══ Document excerpt

The Body Transforming Laws of Muscle Tension

The Body Transforming Laws of Muscle Tension

    The Body Transforming Laws of Muscle Tension

    Muscle tension is the active ingredient in your workouts and it’s responsible
    for the results you want. So if you want to get bigger and stronger, or get rid
    of joint pain, your ability to produce and control muscle tension is the path to
    those results. Since it's so important, let's get right down to what tension is,
    what it is not, and the natural laws that give you the power to control it.

    Tension Law #1
    It’s all in your head

    Muscle tension is the product of your neuromuscular system. That very term
    neuromuscular highlights the origin of tension and how you control it. When
    your muscles contract, they are responding to an electrical signal they are
    receiving from your nervous system. The origin of that signal is your brain.
    It's crucially important to understand the origin of muscle tension because it
    gives you the power to control your tension at the source. Without this
    essential awareness, your ability to produce, and control, muscle tension is
    left up to chance and hit-or-miss workouts.

════

■ **Exercise goal**
According to the article on muscle tension, where does the electrical signal that makes muscles contract originate?

══ Data supplied

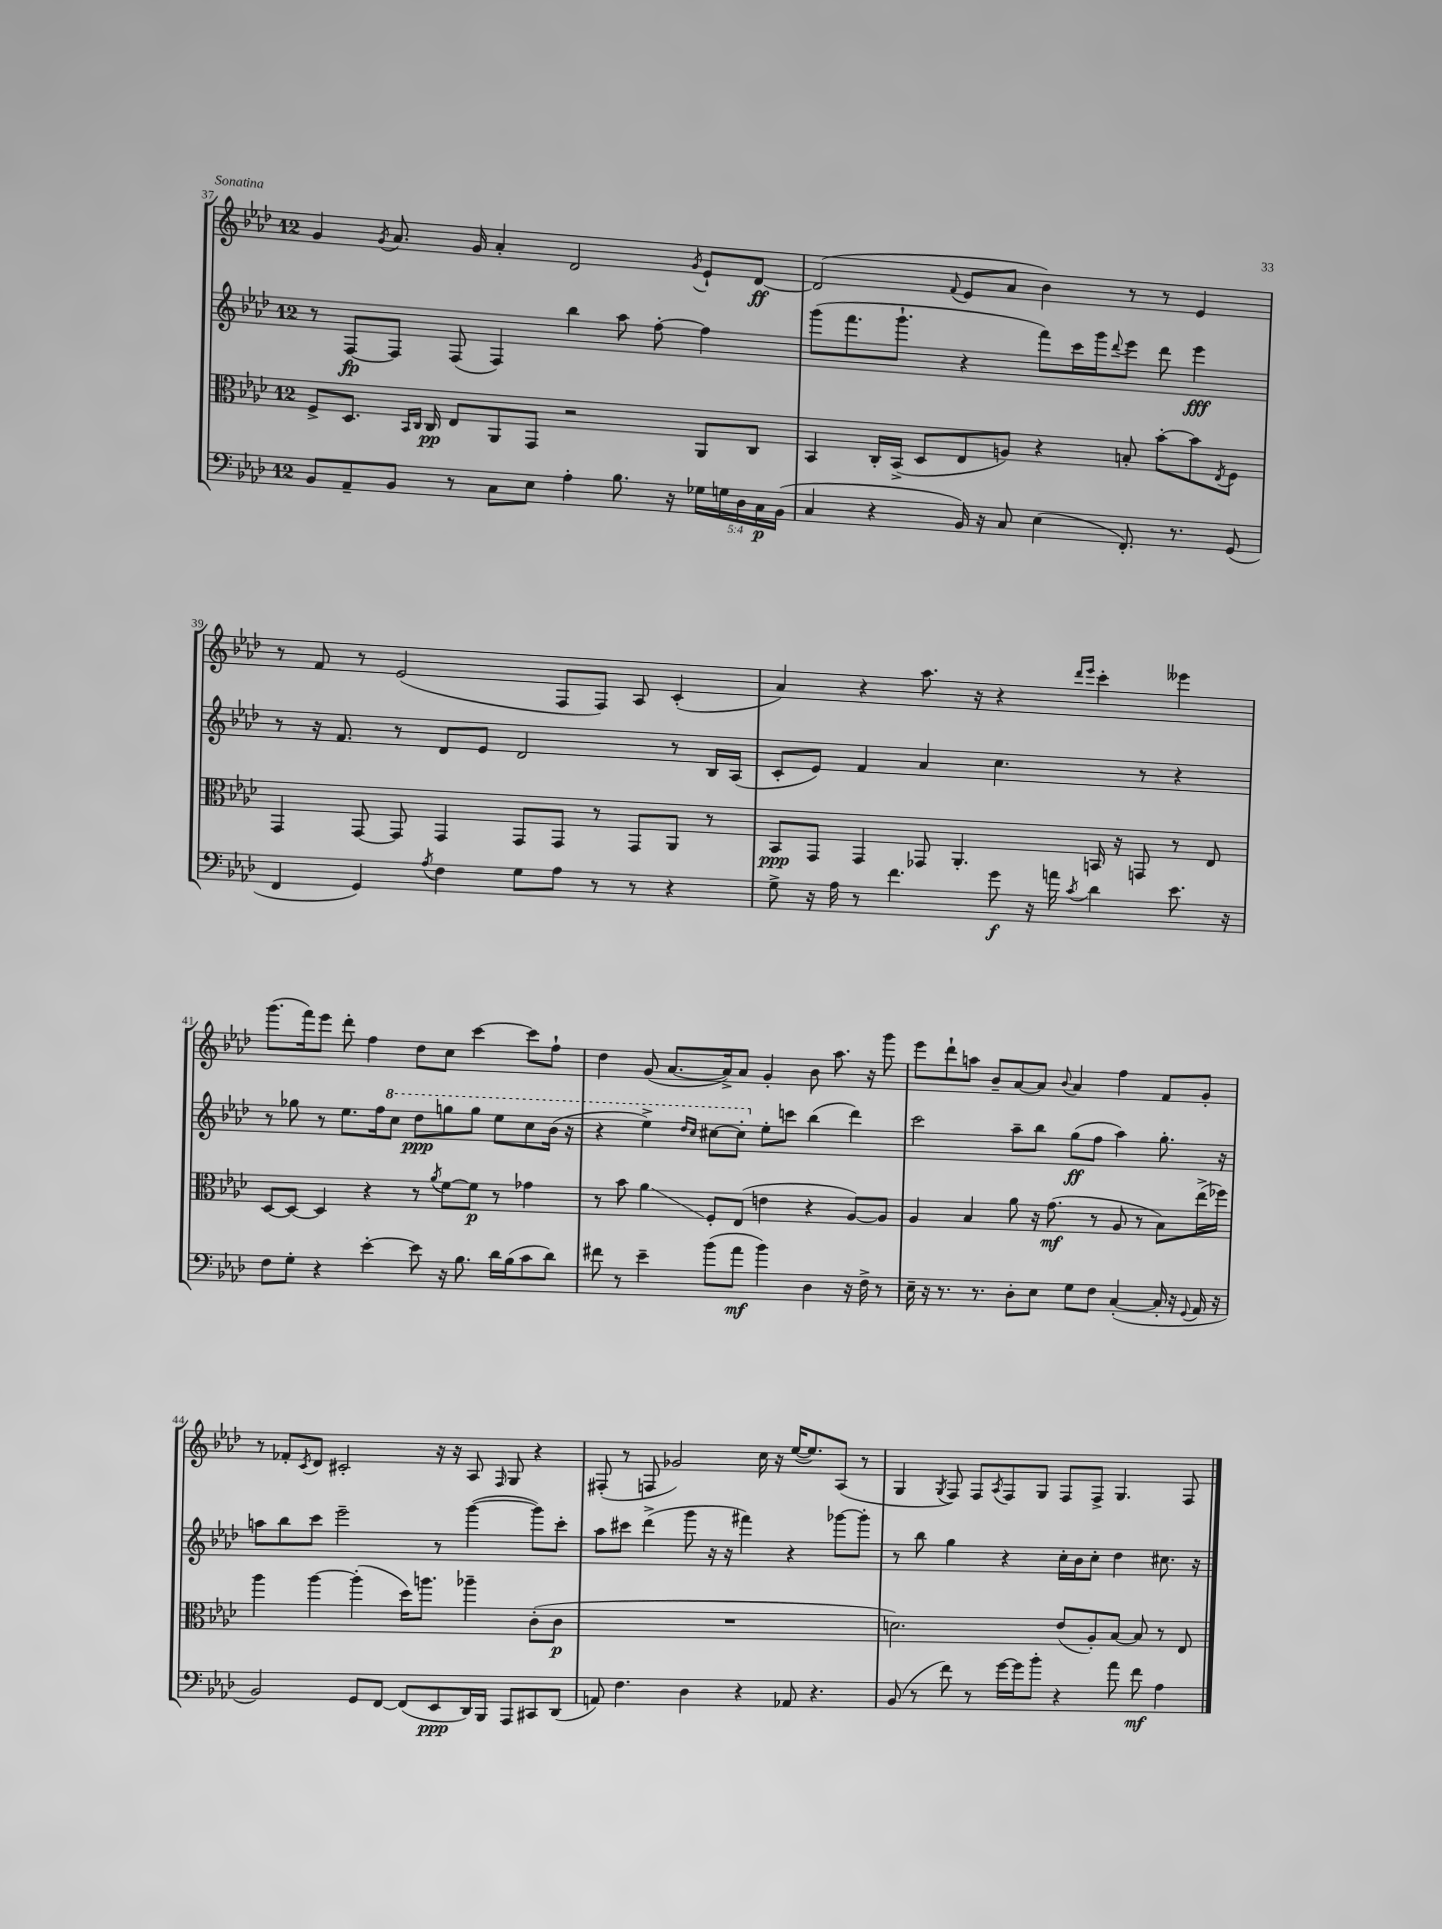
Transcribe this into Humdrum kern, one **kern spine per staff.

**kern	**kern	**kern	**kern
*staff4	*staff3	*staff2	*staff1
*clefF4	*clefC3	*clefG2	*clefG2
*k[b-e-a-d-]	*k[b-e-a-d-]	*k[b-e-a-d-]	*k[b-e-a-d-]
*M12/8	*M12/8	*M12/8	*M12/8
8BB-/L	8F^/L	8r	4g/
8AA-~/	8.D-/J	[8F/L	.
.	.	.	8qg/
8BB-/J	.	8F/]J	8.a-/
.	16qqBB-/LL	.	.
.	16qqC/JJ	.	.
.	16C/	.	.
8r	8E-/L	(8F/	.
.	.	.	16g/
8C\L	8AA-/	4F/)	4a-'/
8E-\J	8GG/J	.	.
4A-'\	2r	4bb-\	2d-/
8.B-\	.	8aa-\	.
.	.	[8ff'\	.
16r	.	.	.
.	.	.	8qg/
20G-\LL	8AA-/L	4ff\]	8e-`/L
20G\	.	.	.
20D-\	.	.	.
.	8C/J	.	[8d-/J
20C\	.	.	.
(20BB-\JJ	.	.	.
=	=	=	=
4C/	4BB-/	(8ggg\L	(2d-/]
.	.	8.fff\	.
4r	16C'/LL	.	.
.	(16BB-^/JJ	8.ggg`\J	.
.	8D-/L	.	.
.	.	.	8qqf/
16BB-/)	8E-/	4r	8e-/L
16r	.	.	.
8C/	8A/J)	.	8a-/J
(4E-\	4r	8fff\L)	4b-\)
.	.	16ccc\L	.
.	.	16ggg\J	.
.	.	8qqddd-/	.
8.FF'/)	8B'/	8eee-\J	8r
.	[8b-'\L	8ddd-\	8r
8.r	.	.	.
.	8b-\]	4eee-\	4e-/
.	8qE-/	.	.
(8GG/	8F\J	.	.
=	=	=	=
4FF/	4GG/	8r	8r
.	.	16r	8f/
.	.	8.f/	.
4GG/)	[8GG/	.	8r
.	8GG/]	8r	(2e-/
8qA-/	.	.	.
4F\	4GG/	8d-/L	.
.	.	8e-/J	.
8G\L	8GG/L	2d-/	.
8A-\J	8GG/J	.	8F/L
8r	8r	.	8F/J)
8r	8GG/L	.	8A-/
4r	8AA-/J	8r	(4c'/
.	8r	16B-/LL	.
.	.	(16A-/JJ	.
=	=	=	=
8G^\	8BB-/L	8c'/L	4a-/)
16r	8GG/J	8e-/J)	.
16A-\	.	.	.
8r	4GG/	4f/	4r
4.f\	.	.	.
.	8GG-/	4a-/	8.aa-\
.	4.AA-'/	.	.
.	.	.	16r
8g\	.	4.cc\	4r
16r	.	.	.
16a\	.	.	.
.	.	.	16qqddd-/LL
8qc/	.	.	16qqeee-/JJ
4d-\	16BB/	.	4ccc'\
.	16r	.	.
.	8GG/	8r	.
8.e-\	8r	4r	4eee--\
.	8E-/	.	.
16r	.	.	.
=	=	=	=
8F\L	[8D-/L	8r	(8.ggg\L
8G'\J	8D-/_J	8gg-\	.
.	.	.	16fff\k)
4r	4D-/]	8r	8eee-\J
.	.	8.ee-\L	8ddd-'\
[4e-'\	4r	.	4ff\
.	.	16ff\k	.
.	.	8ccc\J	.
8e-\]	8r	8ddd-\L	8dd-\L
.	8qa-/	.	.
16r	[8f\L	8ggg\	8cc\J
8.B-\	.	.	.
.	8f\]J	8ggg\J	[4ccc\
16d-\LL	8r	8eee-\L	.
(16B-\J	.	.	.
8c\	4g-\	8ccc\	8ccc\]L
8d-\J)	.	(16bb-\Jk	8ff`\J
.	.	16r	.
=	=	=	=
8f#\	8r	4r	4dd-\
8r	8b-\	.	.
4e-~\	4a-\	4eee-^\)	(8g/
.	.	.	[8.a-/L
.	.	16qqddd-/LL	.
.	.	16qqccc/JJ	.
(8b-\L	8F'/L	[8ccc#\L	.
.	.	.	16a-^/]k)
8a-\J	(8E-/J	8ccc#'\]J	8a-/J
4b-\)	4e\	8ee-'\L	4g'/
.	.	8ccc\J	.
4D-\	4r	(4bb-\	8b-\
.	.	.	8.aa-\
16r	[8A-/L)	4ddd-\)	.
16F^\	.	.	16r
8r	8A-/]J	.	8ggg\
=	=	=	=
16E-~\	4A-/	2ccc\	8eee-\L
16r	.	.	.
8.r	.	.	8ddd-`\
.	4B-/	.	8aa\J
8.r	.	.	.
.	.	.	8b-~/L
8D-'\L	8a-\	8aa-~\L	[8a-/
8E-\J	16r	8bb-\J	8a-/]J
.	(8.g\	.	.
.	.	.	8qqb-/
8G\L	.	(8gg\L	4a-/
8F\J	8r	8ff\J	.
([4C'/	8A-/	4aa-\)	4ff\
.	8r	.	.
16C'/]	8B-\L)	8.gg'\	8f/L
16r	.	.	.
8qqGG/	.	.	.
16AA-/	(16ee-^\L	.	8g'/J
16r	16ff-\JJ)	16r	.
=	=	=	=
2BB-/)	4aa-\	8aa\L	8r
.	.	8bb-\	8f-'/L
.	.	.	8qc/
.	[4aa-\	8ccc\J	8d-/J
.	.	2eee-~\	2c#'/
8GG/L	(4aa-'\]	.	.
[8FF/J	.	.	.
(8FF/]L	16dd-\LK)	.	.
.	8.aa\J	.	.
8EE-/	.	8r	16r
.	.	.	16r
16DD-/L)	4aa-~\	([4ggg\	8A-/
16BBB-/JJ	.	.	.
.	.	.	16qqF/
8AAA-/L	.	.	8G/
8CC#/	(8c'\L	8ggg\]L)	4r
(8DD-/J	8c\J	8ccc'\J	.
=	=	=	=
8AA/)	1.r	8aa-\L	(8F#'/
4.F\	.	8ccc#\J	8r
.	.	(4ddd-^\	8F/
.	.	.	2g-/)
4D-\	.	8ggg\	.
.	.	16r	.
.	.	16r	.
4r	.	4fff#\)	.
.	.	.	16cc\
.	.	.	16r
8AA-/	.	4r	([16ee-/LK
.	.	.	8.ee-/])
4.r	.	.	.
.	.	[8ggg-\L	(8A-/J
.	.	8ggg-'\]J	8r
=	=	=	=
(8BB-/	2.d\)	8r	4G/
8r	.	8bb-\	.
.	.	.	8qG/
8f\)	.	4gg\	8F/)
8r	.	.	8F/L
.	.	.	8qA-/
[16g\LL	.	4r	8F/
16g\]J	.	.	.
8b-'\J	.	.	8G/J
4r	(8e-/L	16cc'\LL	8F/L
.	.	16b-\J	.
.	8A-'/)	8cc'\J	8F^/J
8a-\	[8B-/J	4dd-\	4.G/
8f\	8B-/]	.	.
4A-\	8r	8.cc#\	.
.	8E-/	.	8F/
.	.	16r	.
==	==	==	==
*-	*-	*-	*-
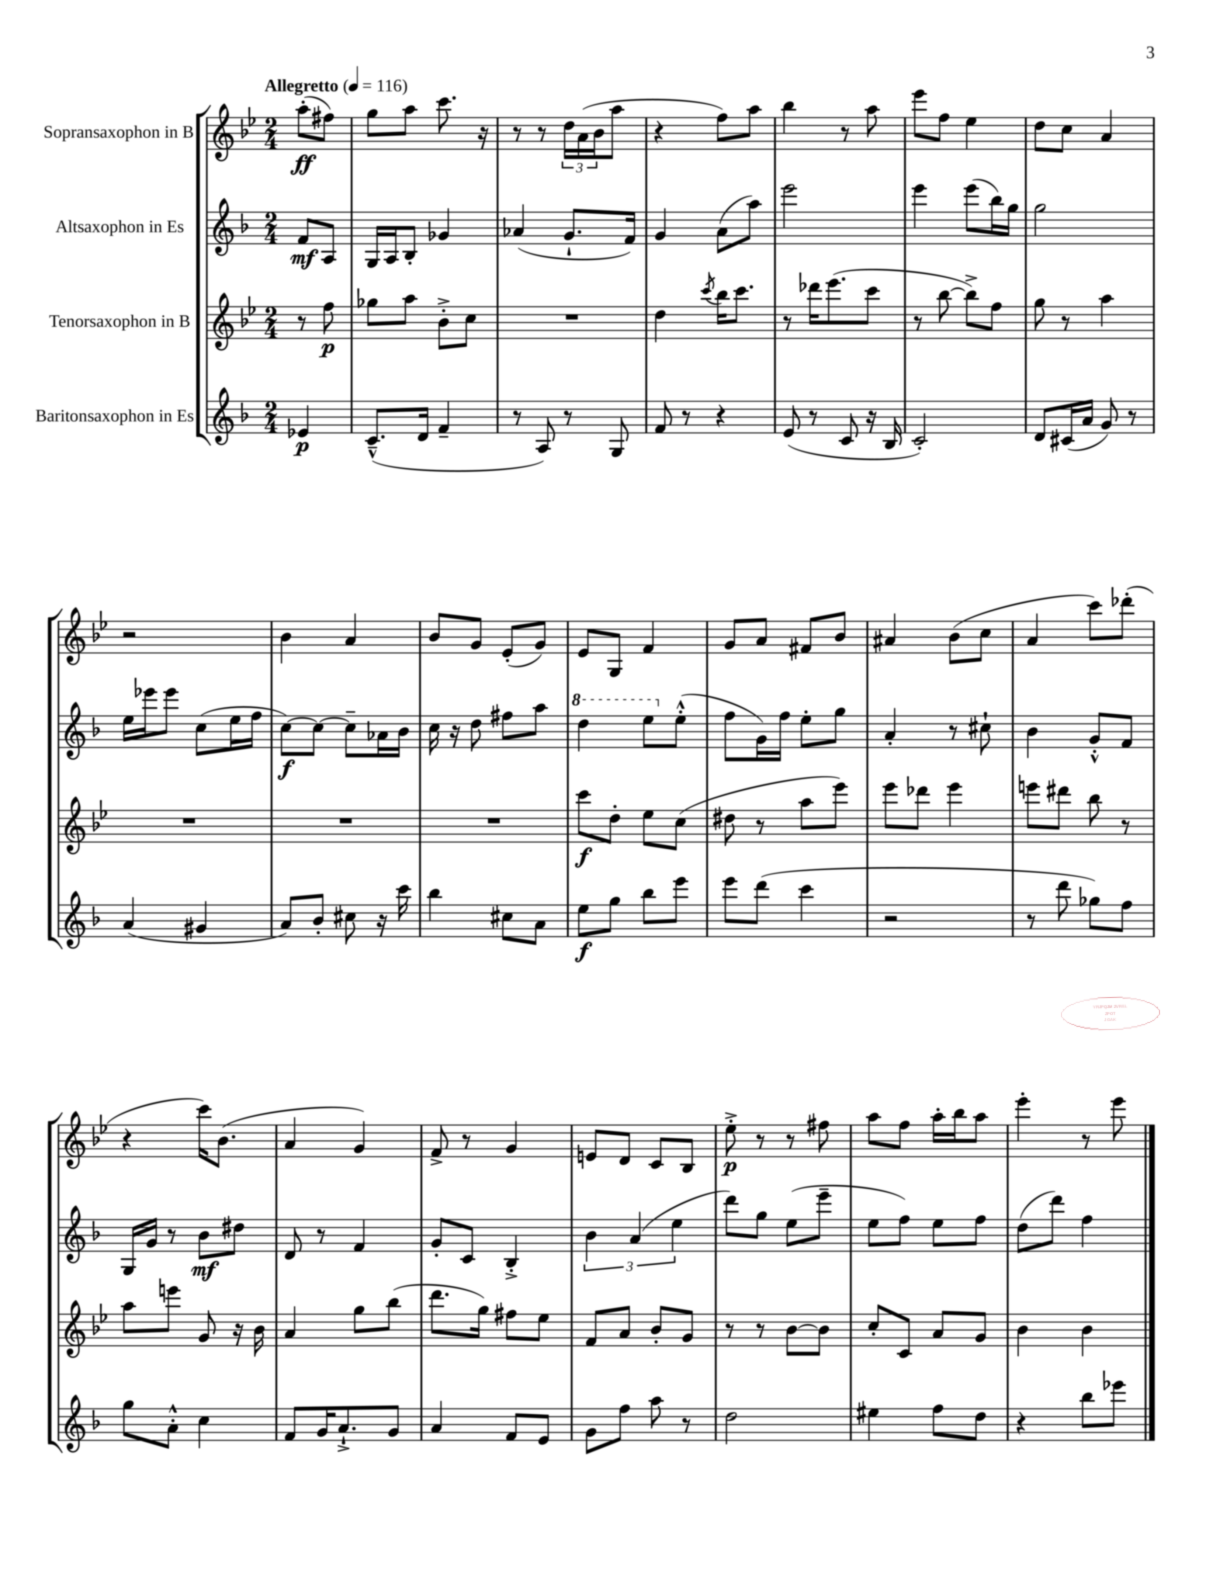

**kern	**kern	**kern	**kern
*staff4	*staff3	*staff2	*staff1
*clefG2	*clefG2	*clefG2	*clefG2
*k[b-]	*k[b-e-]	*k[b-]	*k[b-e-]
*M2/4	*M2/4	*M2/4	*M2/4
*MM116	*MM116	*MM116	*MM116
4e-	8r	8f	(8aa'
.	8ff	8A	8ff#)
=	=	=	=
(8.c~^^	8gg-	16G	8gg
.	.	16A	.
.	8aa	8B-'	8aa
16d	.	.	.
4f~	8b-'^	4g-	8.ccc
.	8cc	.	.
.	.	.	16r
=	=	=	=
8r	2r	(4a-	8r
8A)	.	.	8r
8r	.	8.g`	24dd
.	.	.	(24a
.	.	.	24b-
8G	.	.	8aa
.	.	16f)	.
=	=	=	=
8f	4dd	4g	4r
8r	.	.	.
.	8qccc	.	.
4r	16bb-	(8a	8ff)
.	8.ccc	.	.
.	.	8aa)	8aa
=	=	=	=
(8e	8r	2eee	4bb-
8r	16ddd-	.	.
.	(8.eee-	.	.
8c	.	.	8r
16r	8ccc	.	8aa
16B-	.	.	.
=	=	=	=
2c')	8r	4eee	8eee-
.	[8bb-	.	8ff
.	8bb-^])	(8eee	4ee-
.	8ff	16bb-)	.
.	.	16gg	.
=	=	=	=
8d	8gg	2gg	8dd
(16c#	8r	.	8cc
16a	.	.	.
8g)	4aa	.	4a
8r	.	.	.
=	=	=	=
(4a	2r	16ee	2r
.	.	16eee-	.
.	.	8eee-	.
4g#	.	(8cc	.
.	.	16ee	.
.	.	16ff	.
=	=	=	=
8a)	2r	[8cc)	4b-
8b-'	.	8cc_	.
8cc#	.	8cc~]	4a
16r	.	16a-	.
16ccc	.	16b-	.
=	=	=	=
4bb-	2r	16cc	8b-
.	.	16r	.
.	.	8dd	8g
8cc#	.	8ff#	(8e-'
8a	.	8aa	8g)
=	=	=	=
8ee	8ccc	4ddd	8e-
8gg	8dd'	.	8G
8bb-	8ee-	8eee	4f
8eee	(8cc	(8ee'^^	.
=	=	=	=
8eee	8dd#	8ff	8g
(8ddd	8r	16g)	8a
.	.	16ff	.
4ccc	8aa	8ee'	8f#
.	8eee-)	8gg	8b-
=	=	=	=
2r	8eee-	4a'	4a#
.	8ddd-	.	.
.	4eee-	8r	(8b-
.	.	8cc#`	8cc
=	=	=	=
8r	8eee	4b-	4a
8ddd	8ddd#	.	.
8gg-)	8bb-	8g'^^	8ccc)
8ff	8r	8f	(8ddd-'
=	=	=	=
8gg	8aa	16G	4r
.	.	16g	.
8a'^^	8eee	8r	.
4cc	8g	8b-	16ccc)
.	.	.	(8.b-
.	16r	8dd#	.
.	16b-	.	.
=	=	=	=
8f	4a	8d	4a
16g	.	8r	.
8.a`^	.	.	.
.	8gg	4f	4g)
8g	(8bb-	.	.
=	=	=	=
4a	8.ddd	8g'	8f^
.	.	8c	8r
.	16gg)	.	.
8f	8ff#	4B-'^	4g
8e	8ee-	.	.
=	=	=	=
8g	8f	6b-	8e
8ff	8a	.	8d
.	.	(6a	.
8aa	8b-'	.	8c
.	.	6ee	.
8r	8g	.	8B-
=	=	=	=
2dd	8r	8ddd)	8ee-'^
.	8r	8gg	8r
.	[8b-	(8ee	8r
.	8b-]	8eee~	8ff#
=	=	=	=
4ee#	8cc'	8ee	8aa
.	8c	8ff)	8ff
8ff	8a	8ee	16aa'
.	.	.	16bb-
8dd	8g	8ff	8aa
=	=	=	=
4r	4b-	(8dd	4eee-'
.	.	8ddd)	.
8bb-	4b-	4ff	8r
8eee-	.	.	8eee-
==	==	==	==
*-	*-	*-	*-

════

■ **Final result**
The brain.